### Work required
Omit the pictures found among the records and print everything else exactly as it stands.
== == ==
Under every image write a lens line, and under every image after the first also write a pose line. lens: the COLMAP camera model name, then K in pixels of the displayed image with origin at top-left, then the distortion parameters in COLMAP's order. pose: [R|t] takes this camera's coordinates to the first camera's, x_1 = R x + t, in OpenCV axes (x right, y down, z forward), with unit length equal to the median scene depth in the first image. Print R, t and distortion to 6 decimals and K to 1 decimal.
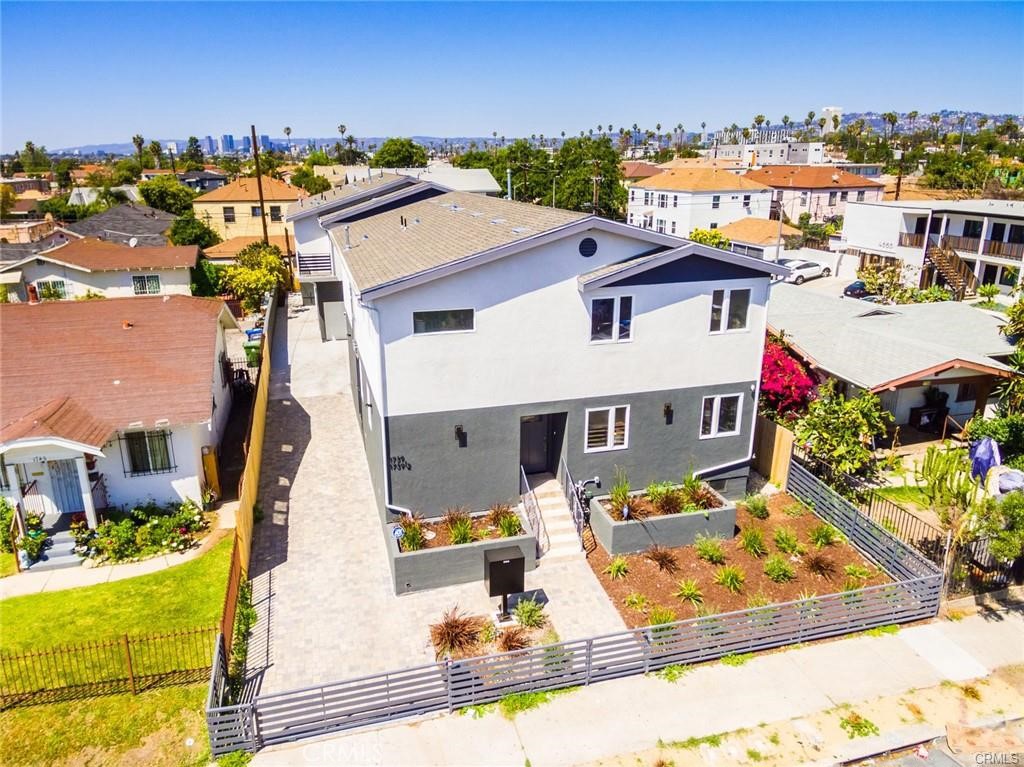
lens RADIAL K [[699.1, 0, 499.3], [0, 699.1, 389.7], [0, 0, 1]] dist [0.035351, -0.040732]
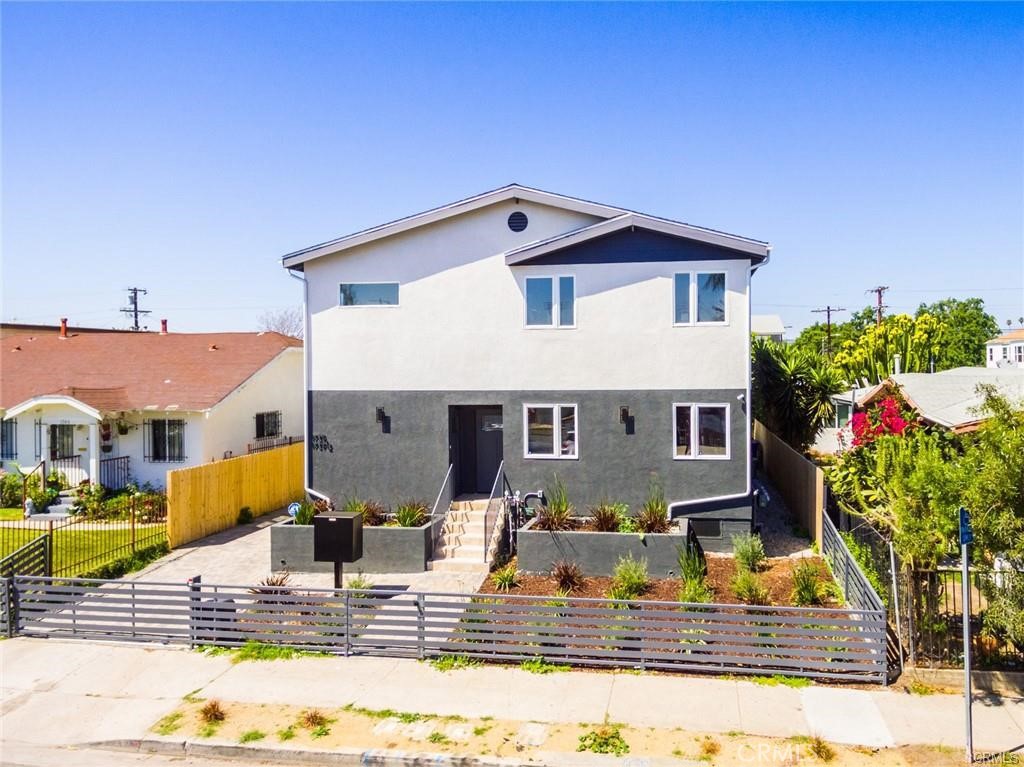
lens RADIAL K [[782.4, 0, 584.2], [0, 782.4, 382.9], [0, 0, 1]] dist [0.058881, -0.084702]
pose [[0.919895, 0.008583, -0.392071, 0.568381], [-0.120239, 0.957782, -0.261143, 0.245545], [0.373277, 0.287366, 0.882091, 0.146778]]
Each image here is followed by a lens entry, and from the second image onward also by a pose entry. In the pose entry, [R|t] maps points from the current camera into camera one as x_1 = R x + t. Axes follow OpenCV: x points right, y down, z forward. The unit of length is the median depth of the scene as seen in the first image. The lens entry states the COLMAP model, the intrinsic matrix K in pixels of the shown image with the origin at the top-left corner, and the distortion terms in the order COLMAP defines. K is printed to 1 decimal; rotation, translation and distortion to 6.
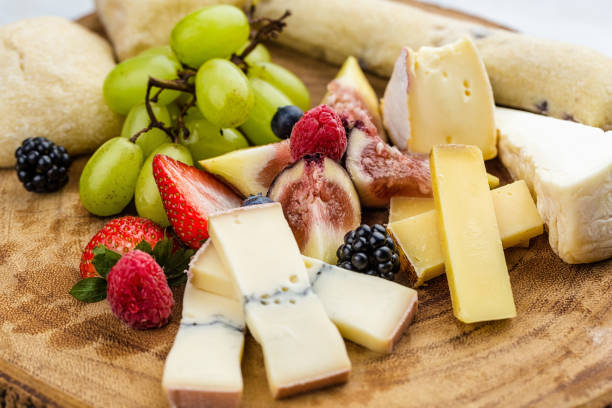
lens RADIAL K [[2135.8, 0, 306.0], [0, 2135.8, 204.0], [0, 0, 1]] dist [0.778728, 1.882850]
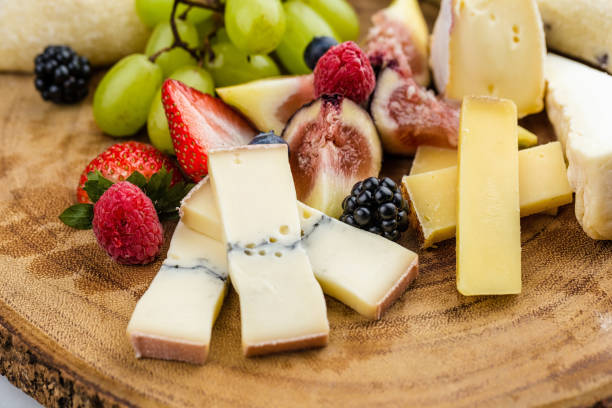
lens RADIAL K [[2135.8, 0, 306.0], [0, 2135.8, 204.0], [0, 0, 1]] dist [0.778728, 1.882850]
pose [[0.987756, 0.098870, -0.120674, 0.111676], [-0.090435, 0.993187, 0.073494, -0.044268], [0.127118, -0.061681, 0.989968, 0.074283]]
== == ==
### Answer for this exercise
Under every image write a lens line, and under every image after the first also write a pose line. lens: the COLMAP camera model name, then K in pixels of the displayed image with origin at top-left, then the distortion parameters in COLMAP's order. pose: [R|t] takes this camera's coordinates to the first camera's, x_1 = R x + t, in OpenCV axes (x right, y down, z forward), with unit length equal to the median scene depth in the first image. Print R, t and distortion to 6 decimals and K to 1 decimal.
lens RADIAL K [[699.1, 0, 499.3], [0, 699.1, 389.7], [0, 0, 1]] dist [0.035351, -0.040732]
lens RADIAL K [[782.4, 0, 584.2], [0, 782.4, 382.9], [0, 0, 1]] dist [0.058881, -0.084702]
pose [[0.919895, 0.008583, -0.392071, 0.568381], [-0.120239, 0.957782, -0.261143, 0.245545], [0.373277, 0.287366, 0.882091, 0.146778]]
Each image here is followed by a lens entry, and from the second image onward also by a pose entry. In the pose entry, [R|t] maps points from the current camera into camera one as x_1 = R x + t. Axes follow OpenCV: x points right, y down, z forward. The unit of length is the median depth of the scene as seen in the first image. The lens entry states the COLMAP model, the intrinsic matrix K in pixels of the shown image with the origin at the top-left corner, and the distortion terms in the order COLMAP defines. K is printed to 1 decimal; rotation, translation and distortion to 6.
lens RADIAL K [[2135.8, 0, 306.0], [0, 2135.8, 204.0], [0, 0, 1]] dist [0.778728, 1.882850]
lens RADIAL K [[2135.8, 0, 306.0], [0, 2135.8, 204.0], [0, 0, 1]] dist [0.778728, 1.882850]
pose [[0.987756, 0.098870, -0.120674, 0.111676], [-0.090435, 0.993187, 0.073494, -0.044268], [0.127118, -0.061681, 0.989968, 0.074283]]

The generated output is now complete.